About this exercise » Every line below should come back exactly as written, though the pictures stay out.

Given information »
----------------------------------------
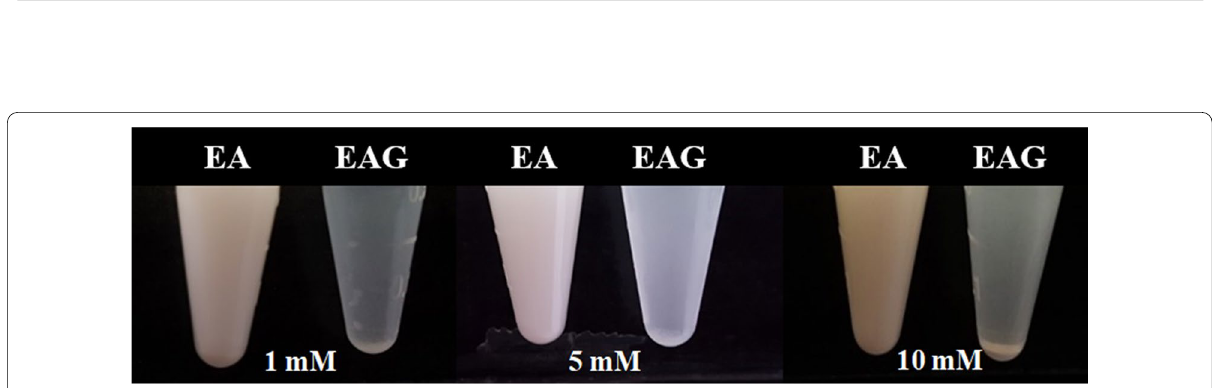
Fig. 3 Water solubility comparison of ellagic acid (EA) and ellagic acid glucoside (EAG) at concentrations of 1, 5, and 10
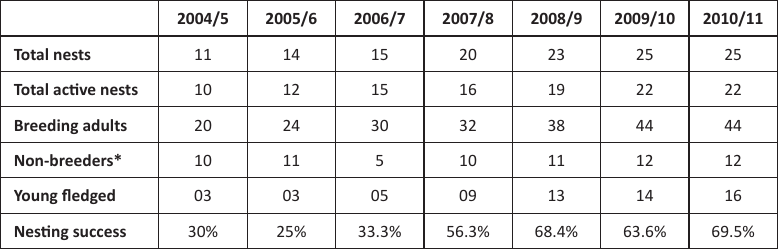
Table 1. The population of Oriental White-rumped Vultures Gyps bengalensis from the year 2004 to 2011 in Raigad District, Maharashtra. It shows breeding adults, non-breeding birds and newly fledged birds, with total numbers of nests and active nests. * Non-breeders include sub-adults and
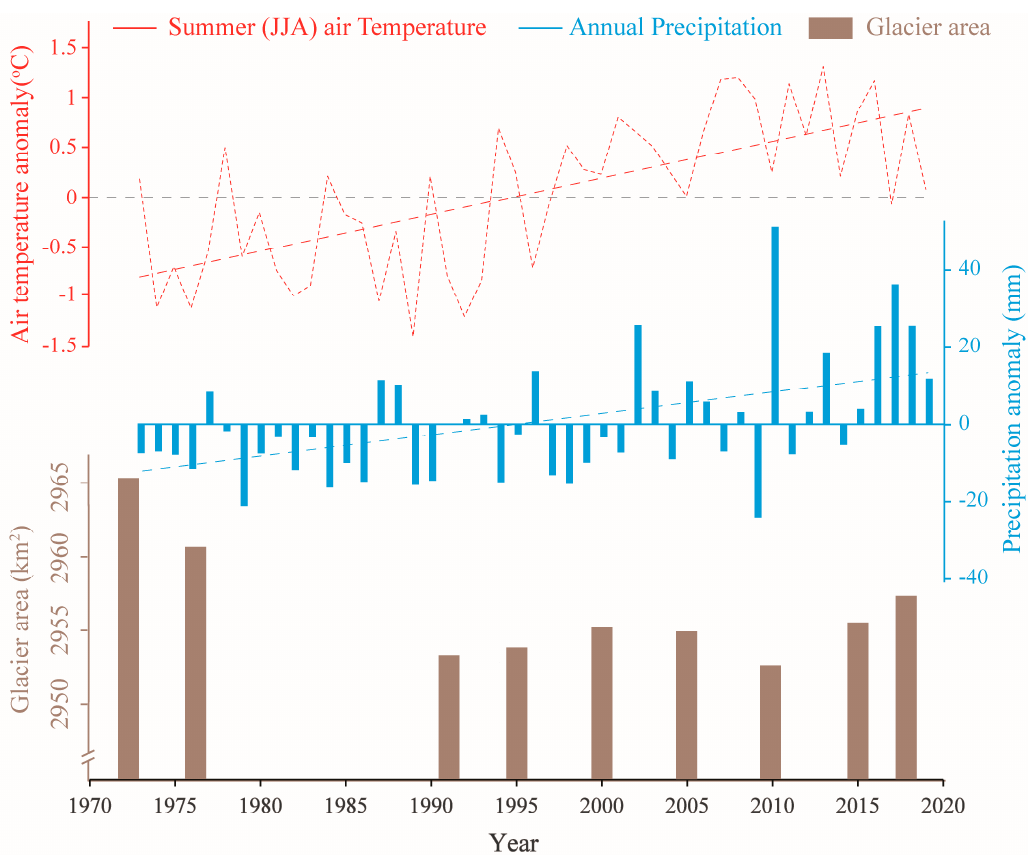
Figure 8. Changes in mean annual precipitation and mean summer air temperature (June, July and August) based on the six nearest weather stations around the WKL as anomalies from the mean between 1973 and 2019. The red and blue dashed lines are the linear trend lines of air temperature and precipitation.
----------------------------------------
Solved problem »
Fig. 3 Water solubility comparison of ellagic acid (EA) and ellagic acid glucoside (EAG) at concentrations of 1, 5, and 10
Table 1. The population of Oriental White-rumped Vultures Gyps bengalensis from the year 2004 to 2011 in Raigad District, Maharashtra. It shows breeding adults, non-breeding birds and newly fledged birds, with total numbers of nests and active nests. * Non-breeders include sub-adults and
Figure 8. Changes in mean annual precipitation and mean summer air temperature (June, July and August) based on the six nearest weather stations around the WKL as anomalies from the mean between 1973 and 2019. The red and blue dashed lines are the linear trend lines of air temperature and precipitation.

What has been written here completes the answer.